Aleks tells Lizzie to shove a handbag biscuit in her food hole and mind her own business. Well, she doesn’t say those words exactly. After all, Aleks is a conservative dame who’s too frigid to even discuss what sex positions she has tried. She wouldn’t dream of referring to someone’s food hole.
Anyway, Connie and Jonethen are up next – he wants to leave but she chooses to stay and we’re all trapped with them for another week even though Jonnie’s feelings for Connie are as non-existent as his socks.
KC and Drew whirl up to the couch and she dredges up her jealousy for his housemate and his stuffed toy yet again and then everyone starts pointing and laughing at her.
Well, not everyone.

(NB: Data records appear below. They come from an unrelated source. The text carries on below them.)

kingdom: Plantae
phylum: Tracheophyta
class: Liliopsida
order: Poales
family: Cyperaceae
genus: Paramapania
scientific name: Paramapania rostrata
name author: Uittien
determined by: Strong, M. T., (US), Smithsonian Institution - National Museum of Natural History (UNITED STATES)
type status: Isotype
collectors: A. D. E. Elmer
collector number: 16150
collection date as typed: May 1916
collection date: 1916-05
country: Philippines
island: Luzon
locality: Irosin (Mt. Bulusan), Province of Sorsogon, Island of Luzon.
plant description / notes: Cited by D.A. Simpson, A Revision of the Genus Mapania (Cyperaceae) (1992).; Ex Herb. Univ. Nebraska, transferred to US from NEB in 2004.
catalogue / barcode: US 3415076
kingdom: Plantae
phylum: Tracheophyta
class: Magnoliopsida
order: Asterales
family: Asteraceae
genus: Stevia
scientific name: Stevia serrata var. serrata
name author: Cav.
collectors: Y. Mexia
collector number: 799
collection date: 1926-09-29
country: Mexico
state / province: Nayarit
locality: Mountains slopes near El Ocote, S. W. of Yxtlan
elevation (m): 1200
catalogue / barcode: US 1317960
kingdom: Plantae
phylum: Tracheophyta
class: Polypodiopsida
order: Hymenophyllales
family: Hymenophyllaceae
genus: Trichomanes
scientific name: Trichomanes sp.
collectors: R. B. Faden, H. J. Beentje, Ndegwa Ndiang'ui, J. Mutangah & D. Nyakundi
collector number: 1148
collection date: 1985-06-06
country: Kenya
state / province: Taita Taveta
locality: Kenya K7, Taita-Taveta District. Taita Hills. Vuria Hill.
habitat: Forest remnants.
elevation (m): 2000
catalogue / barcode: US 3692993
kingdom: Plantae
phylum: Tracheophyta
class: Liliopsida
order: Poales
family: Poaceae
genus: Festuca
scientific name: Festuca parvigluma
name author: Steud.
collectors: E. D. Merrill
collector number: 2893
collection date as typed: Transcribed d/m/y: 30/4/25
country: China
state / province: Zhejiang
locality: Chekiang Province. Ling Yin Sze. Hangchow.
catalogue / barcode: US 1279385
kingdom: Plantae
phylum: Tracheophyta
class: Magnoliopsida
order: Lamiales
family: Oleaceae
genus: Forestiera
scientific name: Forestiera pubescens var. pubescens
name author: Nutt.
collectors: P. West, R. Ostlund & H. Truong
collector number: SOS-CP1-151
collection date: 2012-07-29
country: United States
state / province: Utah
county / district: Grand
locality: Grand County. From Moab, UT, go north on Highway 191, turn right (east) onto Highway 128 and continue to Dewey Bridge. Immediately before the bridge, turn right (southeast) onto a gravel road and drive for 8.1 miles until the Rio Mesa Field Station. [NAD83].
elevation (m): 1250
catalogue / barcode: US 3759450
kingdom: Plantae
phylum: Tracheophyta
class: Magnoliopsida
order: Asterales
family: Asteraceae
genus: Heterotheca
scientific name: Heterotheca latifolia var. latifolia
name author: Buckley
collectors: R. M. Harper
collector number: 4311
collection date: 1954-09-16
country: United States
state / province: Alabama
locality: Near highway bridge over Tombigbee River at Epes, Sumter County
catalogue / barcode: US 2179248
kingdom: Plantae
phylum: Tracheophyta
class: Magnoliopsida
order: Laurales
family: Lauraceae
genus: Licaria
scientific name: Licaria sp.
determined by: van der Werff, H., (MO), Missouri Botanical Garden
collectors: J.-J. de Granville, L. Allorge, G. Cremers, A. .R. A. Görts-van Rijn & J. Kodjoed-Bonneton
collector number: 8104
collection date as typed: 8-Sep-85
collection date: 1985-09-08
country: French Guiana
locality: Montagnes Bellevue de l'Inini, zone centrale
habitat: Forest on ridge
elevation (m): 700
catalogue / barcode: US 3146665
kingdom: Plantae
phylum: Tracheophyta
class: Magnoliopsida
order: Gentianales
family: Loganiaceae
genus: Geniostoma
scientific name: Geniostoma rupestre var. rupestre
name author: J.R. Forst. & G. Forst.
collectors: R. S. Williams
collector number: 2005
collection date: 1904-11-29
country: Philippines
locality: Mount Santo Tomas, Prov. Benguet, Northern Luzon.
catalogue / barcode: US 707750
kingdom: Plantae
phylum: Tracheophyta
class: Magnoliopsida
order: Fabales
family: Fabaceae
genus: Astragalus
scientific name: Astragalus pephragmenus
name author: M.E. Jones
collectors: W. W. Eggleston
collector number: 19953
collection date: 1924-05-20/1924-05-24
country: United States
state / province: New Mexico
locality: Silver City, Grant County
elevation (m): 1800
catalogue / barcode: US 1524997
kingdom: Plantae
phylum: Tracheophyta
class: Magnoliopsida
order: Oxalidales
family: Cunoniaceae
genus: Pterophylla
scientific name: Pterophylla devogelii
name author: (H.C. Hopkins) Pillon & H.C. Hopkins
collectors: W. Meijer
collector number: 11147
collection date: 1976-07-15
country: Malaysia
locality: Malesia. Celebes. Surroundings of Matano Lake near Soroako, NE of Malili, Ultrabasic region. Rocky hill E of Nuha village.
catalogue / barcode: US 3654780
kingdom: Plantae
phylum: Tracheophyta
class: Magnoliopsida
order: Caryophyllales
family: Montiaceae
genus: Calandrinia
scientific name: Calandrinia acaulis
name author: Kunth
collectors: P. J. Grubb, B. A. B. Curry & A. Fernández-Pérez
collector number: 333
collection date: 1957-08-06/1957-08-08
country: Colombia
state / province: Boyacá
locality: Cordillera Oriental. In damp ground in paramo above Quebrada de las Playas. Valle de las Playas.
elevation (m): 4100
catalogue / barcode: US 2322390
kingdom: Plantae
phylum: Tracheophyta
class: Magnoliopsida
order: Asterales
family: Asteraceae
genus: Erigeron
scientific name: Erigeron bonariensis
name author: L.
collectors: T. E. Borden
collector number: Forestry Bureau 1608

Really it’s just Michael and Stacey pointing and laughing. Jeez, the day Michael and Stacey reckon you’re the joke, you know something is really wrong.
School principal Mr Aiken singles them and demands they explain to the class why they’re giggling before head mistress Ms Schilling steps in to rouse on them in front of the whole assembly.
“Guys, have a bit of respect — we’ve got a new couple on the couch here … to have you guys snickering is a little bit disrespectful,” she … harps.
Suddenly, KC bursts into tears.
“I sat there so quiet and listened to everyone else!” she wails. We hand her Drew’s stuffed toy to cuddle, but that just makes her cry more.
Finally, Steve and Mishel are wheeled out and we’re forced to sit through them whinging about the same old stuff we’ve been hearing since Tuesday.
“Betrayal!” Mishel wheezes repeatedly.
Steve’s out of here. And so is Mishel. At least, she was going to leave – until she spoke to her daughter who told her to stay, thus trapping Steve in the process.
“That was hugely draining,” John Aiken sighs.
Indeed. Unnecessarily so. This all could’ve been communicated in a vengeful TikTok.